第5章 ※過去と傷と、白と黒と
彼の口から、別れを切り出された時は自分でも驚くくらいショックだった。
『…なん、で、私が…汚れちゃったから?
もう綺麗じゃないから、嫌いになったって事?ねぇ…答えて…』
「ごめん…正直、これからどうやって付き合っていけばいいのか分からない。
でも、お前は可愛いし優しいし。俺なんかよりもっと良い人が見つかるから!」
『答えに…なって、ないよ』
私の心は壊れていった。
もうこれ以上傷付く事に耐えられない。
これ以上傷付くと、もう、私が私でなくなる。
なんとか、自分らしくいたくて。
なんとか自分を保ちたくて取った行動は会社に出勤する事だった。
両親の反対を押し切り、なんとか会社に辿り着いた初日。
「おい、ニュース見たか?
やっぱアイツだよな!!まじビビったわ!アイツあんな事あったのに、よく会社来れるよな。

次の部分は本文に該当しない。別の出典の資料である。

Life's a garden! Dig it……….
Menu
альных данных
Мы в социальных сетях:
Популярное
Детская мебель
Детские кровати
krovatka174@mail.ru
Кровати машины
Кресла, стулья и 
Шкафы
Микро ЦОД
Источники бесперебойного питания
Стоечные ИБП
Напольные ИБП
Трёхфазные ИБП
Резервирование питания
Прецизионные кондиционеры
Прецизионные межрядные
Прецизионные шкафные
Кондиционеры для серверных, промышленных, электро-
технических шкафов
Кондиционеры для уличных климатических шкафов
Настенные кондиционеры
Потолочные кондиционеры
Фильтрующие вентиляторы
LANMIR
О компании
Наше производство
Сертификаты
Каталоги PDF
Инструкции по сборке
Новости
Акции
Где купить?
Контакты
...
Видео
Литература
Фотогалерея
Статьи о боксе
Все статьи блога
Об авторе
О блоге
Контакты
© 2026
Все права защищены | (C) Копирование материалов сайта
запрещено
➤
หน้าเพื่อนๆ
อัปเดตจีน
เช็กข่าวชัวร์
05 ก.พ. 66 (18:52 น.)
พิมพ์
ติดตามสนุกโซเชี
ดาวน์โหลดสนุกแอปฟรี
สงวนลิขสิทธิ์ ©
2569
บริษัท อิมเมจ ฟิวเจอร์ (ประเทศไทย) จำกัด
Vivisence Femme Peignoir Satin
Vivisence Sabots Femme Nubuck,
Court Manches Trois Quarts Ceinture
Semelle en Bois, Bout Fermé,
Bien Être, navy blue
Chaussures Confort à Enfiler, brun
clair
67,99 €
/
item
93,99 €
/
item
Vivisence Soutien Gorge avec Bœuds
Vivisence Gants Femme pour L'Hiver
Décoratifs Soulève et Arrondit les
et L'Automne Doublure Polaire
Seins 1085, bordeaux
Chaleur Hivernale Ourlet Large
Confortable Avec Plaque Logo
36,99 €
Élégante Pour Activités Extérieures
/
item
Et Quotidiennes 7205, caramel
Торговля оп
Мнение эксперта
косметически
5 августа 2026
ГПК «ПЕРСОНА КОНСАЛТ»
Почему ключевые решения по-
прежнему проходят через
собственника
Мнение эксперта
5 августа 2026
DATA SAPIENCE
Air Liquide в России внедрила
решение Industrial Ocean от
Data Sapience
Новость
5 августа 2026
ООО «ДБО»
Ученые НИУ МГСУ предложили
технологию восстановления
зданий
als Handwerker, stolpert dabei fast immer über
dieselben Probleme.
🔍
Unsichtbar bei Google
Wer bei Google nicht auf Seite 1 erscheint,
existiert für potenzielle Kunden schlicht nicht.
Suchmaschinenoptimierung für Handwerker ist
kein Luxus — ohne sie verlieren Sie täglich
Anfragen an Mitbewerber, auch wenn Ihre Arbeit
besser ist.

もしかして、そういうのが好きな奴だったりして。ははは!」
どうして男は笑っているのか理解出来なかった。
貴方はあんなにも懸命に私の上で腰を振って息を荒げて。全部の欲望を私の中にぶちまけたくせに。
しかし、意外と私の心は傷付かなかった。
どうしてだろう。と考えて
答えはすぐに出た。
あぁ、私はもう。
全部を諦めてしまっていたんだと。